Sergio Moro e Rafael Greca podem deixar União Progressista

Indefinições e conflitos internos ameaçam a candidatura no Paraná

A indefinição sobre candidaturas pode deixar a União Progressista sem opções fortes para o governo do Paraná.

A disputa interna dentro da União Progressista se intensifica com as alfinetadas diárias entre o deputado federal Ricardo Barros, do PP, e o senador Sergio Moro, do União Brasil (UB). A indefinição sobre quem será o candidato ao governo do Paraná nas eleições de 2026 pode levar a federação a não ter um nome forte para a disputa.

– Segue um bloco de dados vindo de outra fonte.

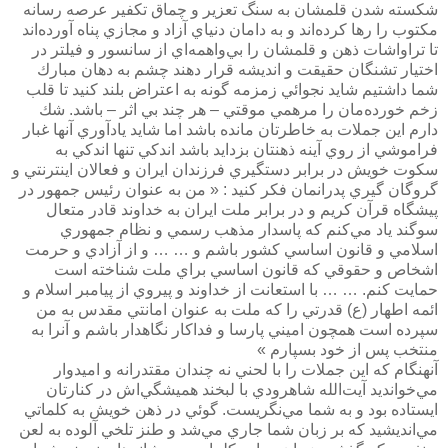
شكسته شدن قلمشان به سنگ تعزير و چماق تكفير عرصه رسانه
مكتوب را رها كرده‌اند و به دامان دنياي آزاد و مجازي پناه آورده‌اند
تا تراواشات ذهن و قلمشان را بي‌واهمه‌اي از سانسور و فيلتر در
اختيار تشنگان حقيقت و انديشه قرار دهند چشم به دهان مبارك
شما داشتيم شايد نجوائي زمزمه گونه به اعتراض بلند كنيد تا قلب
زخم خورده‌مان را مرهمي موقتي – هر چند بي اثر – باشد. شك
دارم اين جملات به خاطرتان مانده باشد اما شايد يادآوري آنها غبار
فراموشي از روي آينه ذهنتان بزدايد باشد اندكي تنها اندكي به
سكوت خويش در برابر دستگيري فرزندان ايران و فعالان اينترنتي و
گروگان گيري پدرانمان فكر كنيد :‌ « من به عنوان رئيس جمهور در
پيشگاه قرآن كريم و در برابر ملت ايران به خداوند قادر متعال
سوگند ياد مي‌كنم كه پاسدار مذهب رسمي و نظام جمهوري
اسلامي و قانون اساسي كشور باشم و … … و از آزادي و حرمت
اشخاص و حقوقي كه قانون اساسي براي ملت شناخته است
حمايت كنم. … … با استعانت از خداوند و پيروي از پيامبر اسلام و
ائمه اطهار (ع) قدرتي را كه ملت به عنوان امانتي مقدس به من
سپرده است همچون اميني پارسا و فداكار نگاهدار باشم و آنرا به
منتخب پس از خود بسپارم »
آنهنگام كه اين جملات را با لحني نه چندان مقتدرانه و اميدوار
مي‌خوانديد آيت‌الله شاهرودي با لبخند هميشگي‌اش در كنارتان
ايستاده بود و به شما مي‌نگريست. گوئي در ذهن خويش به كلماتي
مي‌انديشيد كه بر زبان شما جاري مي‌شد و طنز تلخي آلوده به لعن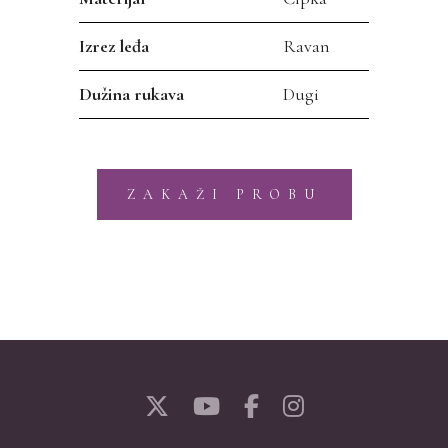
Izrez leđa
Ravan
Dužina rukava
Dugi
ZAKAŽI PROBU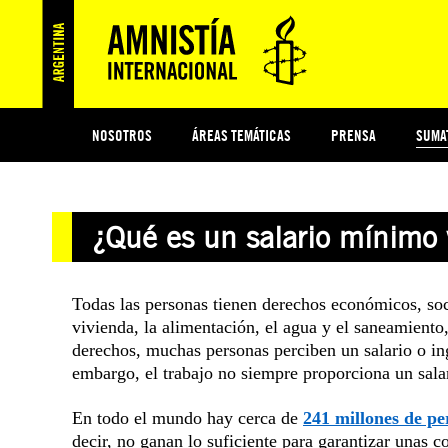
NOSOTROS
ÁREAS TEMÁTICAS
PRENSA
SUMA
ESI
#MIDECISIÓN
HISTORIA DE AMNISTÍA INTERNACIONAL
PROTECCIÓN Y PROMOCIÓN DE DERECHOS HUMANOS
NOTICIAS Y COMUNICADOS
JÓVENES ACTIVISTAS
COLECTIVO
TESTAMENTO SOLIDARIO
COMPROMETIDOS
AMNISTÍA EN LOS MEDIOS
¿QUIÉNES SOMOS
JUEGOS
DON
JUS
¿Qué es un salario mínimo 
PREGUNTAS FRECUENTES
Todas las personas tienen derechos económicos, socia
vivienda, la alimentación, el agua y el saneamiento,
derechos, muchas personas perciben un salario o in
embargo, el trabajo no siempre proporciona un salar
En todo el mundo hay cerca de
241 millones de pe
decir, no ganan lo suficiente para garantizar unas c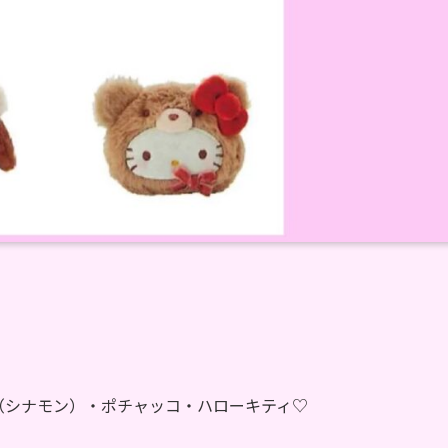
（シナモン）・ポチャッコ・ハローキティ♡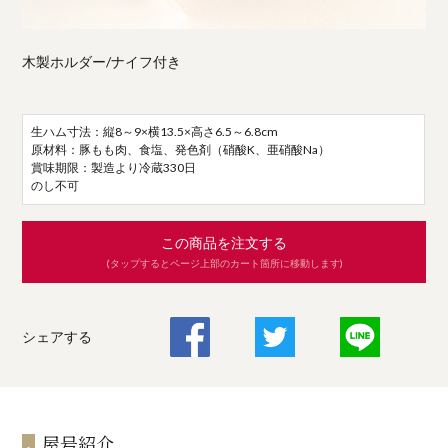
木製ホルダー/ナイフ付き
生ハム寸法：縦8～9×横13.5×高さ6.5～6.8cm
原材料：豚もも肉、食塩、発色剤（硝酸K、亜硝酸Na）
賞味期限：製造より冷蔵330日
のし不可
この商品を注文する
(タップするとページ上部のカート箇所に移動します)
シェアする
屋号紹介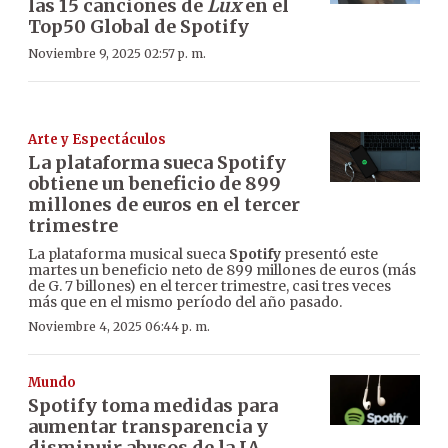
las 15 canciones de
Lux
en el
Top50 Global de Spotify
Noviembre 9, 2025 02:57 p. m.
Arte y Espectáculos
La plataforma sueca Spotify
obtiene un beneficio de 899
millones de euros en el tercer
trimestre
La plataforma musical sueca
Spotify
presentó este
martes un beneficio neto de 899 millones de euros (más
de G. 7 billones) en el tercer trimestre, casi tres veces
más que en el mismo período del año pasado.
Noviembre 4, 2025 06:44 p. m.
Mundo
Spotify toma medidas para
aumentar transparencia y
disminuir abusos de la IA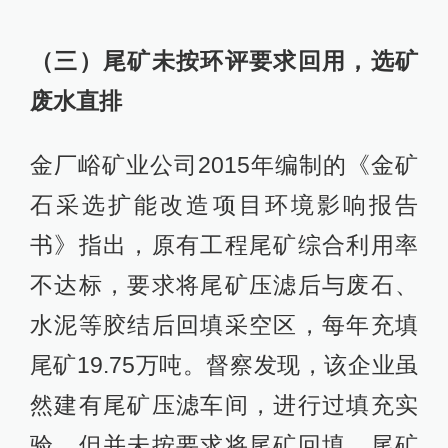
（三）尾矿未按环评要求回用，选矿
废水直排
金厂峪矿业公司2015年编制的《金矿
石采选扩能改造项目环境影响报告
书》指出，原有工程尾矿综合利用率
不达标，要求将尾矿压滤后与废石、
水泥等胶结后回填采空区，每年充填
尾矿19.75万吨。督察发现，该企业虽
然建有尾矿压滤车间，进行过填充实
验，但并未按要求将尾矿回填，尾矿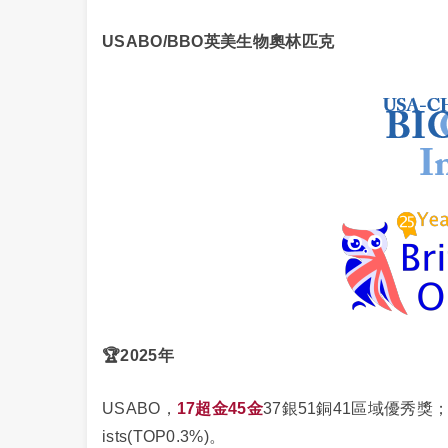
USABO/BBO英美生物奧林匹克
🏆
2025年
USABO，
17超金45
金
37銀51銅41區域優秀獎；美
ists(TOP0.3%)。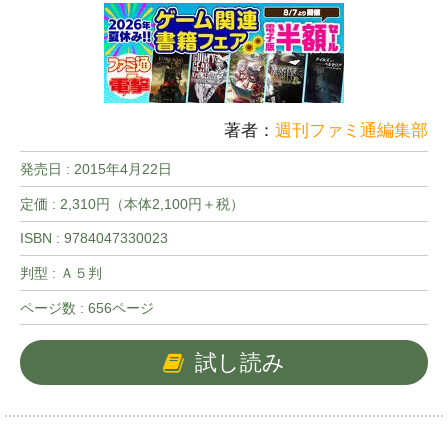
著者：
週刊ファミ通編集部
発売日 :
2015年4月22日
定価 : 2,310円（本体2,100円＋税）
ISBN : 9784047330023
判型 : Ａ５判
ページ数 : 656ページ
試し読み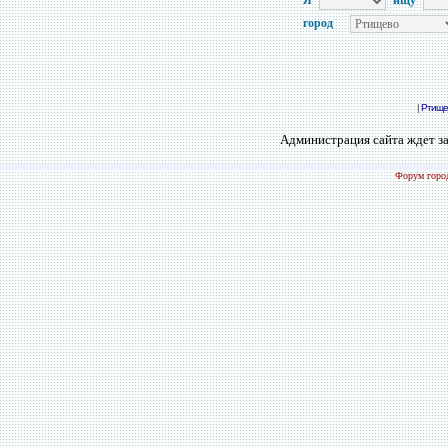
Я
ищу
город
|
Ртище
Администрация сайта ждет за
Форум город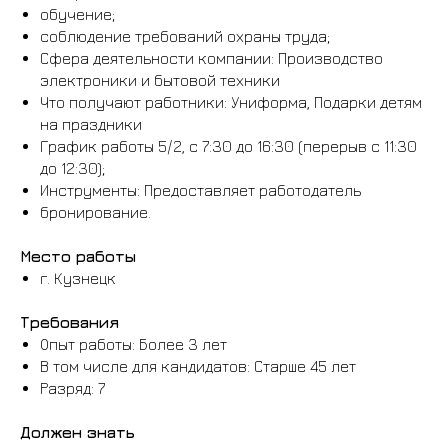
обучение;
соблюдение требований охраны труда;
Сфера деятельности компании: Производство
электроники и бытовой техники
Что получают работники: Униформа, Подарки детям
на праздники
График работы 5/2, с 7:30 до 16:30 (перерыв с 11:30
до 12:30);
Инструменты: Предоставляет работодатель
бронирование.
Место работы
г. Кузнецк
Требования
Опыт работы: Более 3 лет
В том числе для кандидатов: Старше 45 лет
Разряд: 7
Должен знать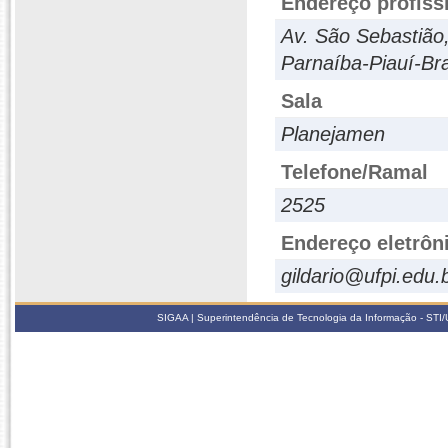
Endereço profiss
Av. São Sebastião
Parnaíba-Piauí-Bra
Sala
Planejamen
Telefone/Ramal
2525
Endereço eletrôn
gildario@ufpi.edu.
SIGAA | Superintendência de Tecnologia da Informação - STI/UF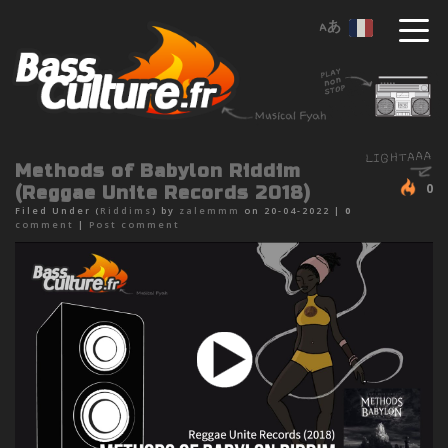
Methods of Babylon Riddim
0
(Reggae Unite Records 2018)
Filed Under (
Riddims
) by
zalemmm
on 20-04-2022 |
0
comment
|
Post comment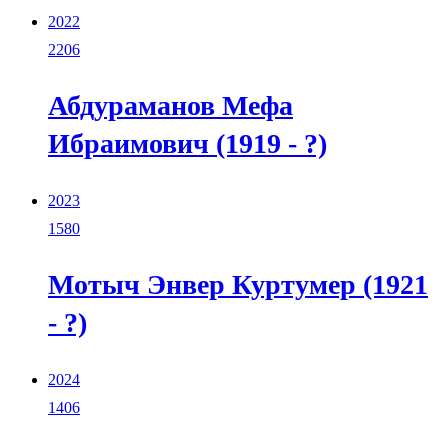
2022
2206
Абдураманов Мефа
Ибраимович (1919 - ?)
2023
1580
Мотыч Энвер Куртумер (1921
- ?)
2024
1406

O contexto da disputa interna

Historicamente, alianças no cenário político paranaense têm sido moldadoras de resultados eleitorais. Com a federação formada por Progressistas e União Brasil, a expectativa era de que um candidato forte emergisse para desafiar o atual governo. No entanto, com os conflitos internos, essa possibilidade começa a se dissipar. Ricardo Barros não hesitou em criticar Sergio Moro, afirmando que ele “é o centro, é o ego, é o que decide tudo sozinho”, refletindo um clima de descontentamento e rivalidade.

As conversas entre os partidos têm se restringido ao formato das chapas para a Assembleia Legislativa do Paraná e Câmara Federal, onde concordaram em uma divisão equitativa: metade para os Progressistas e metade para o União. A ausência de um candidato coeso para o governo pode resultar em uma fraqueza significativa na corrida eleitoral.

O dilema de Rafael Greca

Rafael Greca, atual secretário de Desenvolvimento Sustentável e ex-prefeito de Curitiba, é visto como um potencial aliado para os Progressistas. No entanto, a sua entrada na disputa não é garantida. Caso Greca se una ao PP, o União Brasil pode se opor a essa aliança, complicando ainda mais o cenário eleitoral. Essa dinâmica pode levar o União Progressista a perder um dos poucos candidatos com apelo popular e experiência.

O futuro da União Progressista

A falta de clareza sobre quem será o candidato ao governo do Paraná pode ter repercussões duradouras. Se a federação não conseguir resolver suas diferenças internas, o resultado pode ser catastrófico nas eleições de 2026. A ausência de Moro e Greca na linha de frente poderia abrir espaço para outros concorrentes mais bem posicionados, resultando em perdas significativas para a União Progressista.

Conclusão

A situação atual da União Progressista é emblemática de muitos desafios que as alianças políticas enfrentam. O sucesso ou fracasso desse grupo na eleição depende não apenas da resolução de disputas internas, mas também da habilidade de seus líderes em formar uma candidatura unificada que possa ressoar com os eleitores. Se a situação continuar sem resolução, a federação poderá se ver sem uma estratégia clara e, consequentemente, sem a confiança do eleitorado.